Content starts
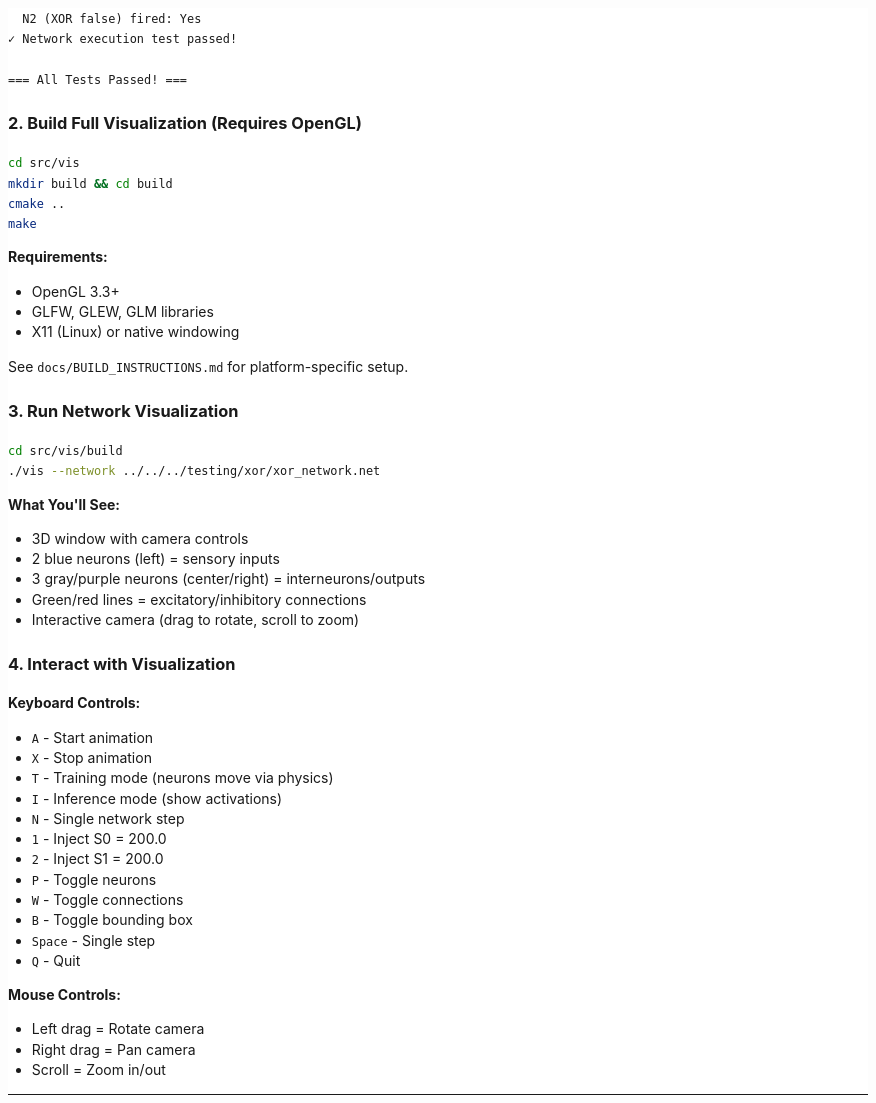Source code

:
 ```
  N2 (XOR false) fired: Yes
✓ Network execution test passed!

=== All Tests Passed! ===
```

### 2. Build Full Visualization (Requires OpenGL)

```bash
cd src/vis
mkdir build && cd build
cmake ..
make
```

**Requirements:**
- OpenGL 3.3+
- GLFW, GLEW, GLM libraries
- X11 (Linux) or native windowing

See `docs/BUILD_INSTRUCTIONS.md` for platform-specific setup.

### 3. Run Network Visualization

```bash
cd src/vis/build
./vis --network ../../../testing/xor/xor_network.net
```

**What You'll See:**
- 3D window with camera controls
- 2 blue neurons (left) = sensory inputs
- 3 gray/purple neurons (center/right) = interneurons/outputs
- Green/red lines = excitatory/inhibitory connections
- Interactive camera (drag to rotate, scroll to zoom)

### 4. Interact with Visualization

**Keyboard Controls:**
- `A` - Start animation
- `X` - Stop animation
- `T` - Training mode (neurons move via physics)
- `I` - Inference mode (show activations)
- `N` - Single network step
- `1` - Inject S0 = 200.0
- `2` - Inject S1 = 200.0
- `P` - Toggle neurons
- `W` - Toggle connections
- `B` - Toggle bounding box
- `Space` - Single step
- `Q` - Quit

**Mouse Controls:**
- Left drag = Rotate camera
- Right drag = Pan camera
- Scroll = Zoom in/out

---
Content ends
Content starts
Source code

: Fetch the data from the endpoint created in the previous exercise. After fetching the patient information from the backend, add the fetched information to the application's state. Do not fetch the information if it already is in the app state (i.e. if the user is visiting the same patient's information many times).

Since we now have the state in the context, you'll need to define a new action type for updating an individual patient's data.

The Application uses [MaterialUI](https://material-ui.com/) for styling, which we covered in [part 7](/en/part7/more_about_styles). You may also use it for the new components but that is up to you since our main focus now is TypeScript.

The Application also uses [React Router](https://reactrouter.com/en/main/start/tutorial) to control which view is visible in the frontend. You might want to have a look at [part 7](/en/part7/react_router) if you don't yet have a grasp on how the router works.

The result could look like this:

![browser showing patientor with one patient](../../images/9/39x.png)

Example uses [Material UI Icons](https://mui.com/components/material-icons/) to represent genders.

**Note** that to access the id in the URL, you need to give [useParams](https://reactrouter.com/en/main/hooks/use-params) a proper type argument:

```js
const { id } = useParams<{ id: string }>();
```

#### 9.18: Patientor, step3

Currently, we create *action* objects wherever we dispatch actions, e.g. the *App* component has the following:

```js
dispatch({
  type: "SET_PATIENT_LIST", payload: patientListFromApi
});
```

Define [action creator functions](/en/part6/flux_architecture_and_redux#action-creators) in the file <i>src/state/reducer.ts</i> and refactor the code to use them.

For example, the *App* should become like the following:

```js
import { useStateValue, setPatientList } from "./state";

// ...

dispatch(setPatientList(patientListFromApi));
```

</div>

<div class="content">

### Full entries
Content ends
Content starts
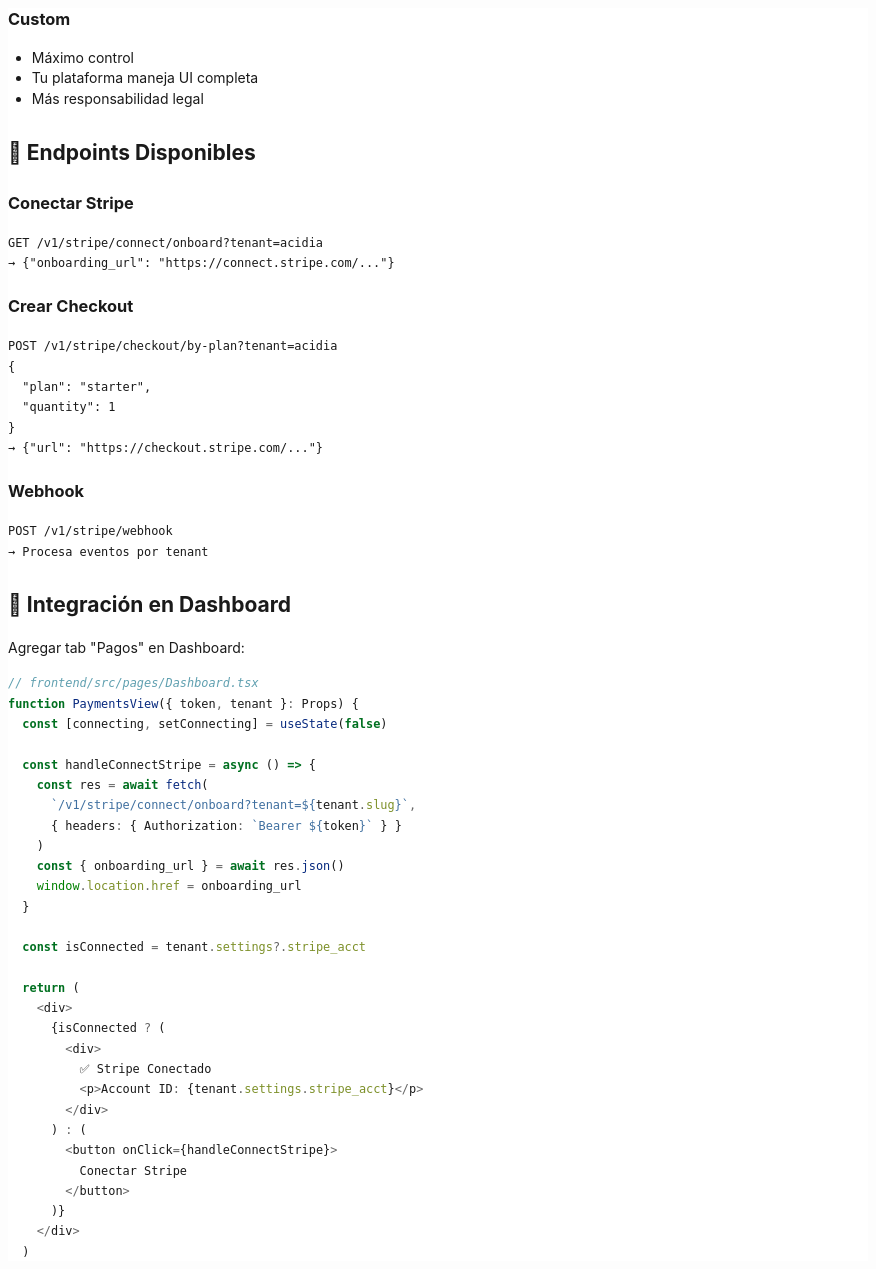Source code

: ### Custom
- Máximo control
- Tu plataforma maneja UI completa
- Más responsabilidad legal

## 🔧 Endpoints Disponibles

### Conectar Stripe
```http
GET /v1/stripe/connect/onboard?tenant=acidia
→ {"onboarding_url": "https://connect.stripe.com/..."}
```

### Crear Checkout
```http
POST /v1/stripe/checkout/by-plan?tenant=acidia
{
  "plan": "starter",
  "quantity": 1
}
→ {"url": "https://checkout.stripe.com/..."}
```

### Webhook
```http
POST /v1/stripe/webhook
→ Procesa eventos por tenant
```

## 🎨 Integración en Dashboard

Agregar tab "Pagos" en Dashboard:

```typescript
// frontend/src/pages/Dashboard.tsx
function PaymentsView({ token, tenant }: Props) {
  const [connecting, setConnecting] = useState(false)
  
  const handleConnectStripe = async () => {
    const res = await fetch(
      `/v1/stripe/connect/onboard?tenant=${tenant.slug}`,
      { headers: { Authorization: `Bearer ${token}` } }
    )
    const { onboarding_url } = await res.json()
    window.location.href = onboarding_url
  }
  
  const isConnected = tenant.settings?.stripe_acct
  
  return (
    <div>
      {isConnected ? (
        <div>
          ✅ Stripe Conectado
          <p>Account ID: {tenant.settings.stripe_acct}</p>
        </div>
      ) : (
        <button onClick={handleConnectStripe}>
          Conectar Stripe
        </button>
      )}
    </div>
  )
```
Content ends
** REQUIREMENT **
Which lines above include the word "also"? Pick them out and copy them.

** OUTPUT FOR THIS EXERCISE **
The Application uses [MaterialUI](https://material-ui.com/) for styling, which we covered in [part 7](/en/part7/more_about_styles). You may also use it for the new components but that is up to you since our main focus now is TypeScript.
The Application also uses [React Router](https://reactrouter.com/en/main/start/tutorial) to control which view is visible in the frontend. You might want to have a look at [part 7](/en/part7/react_router) if you don't yet have a grasp on how the router works.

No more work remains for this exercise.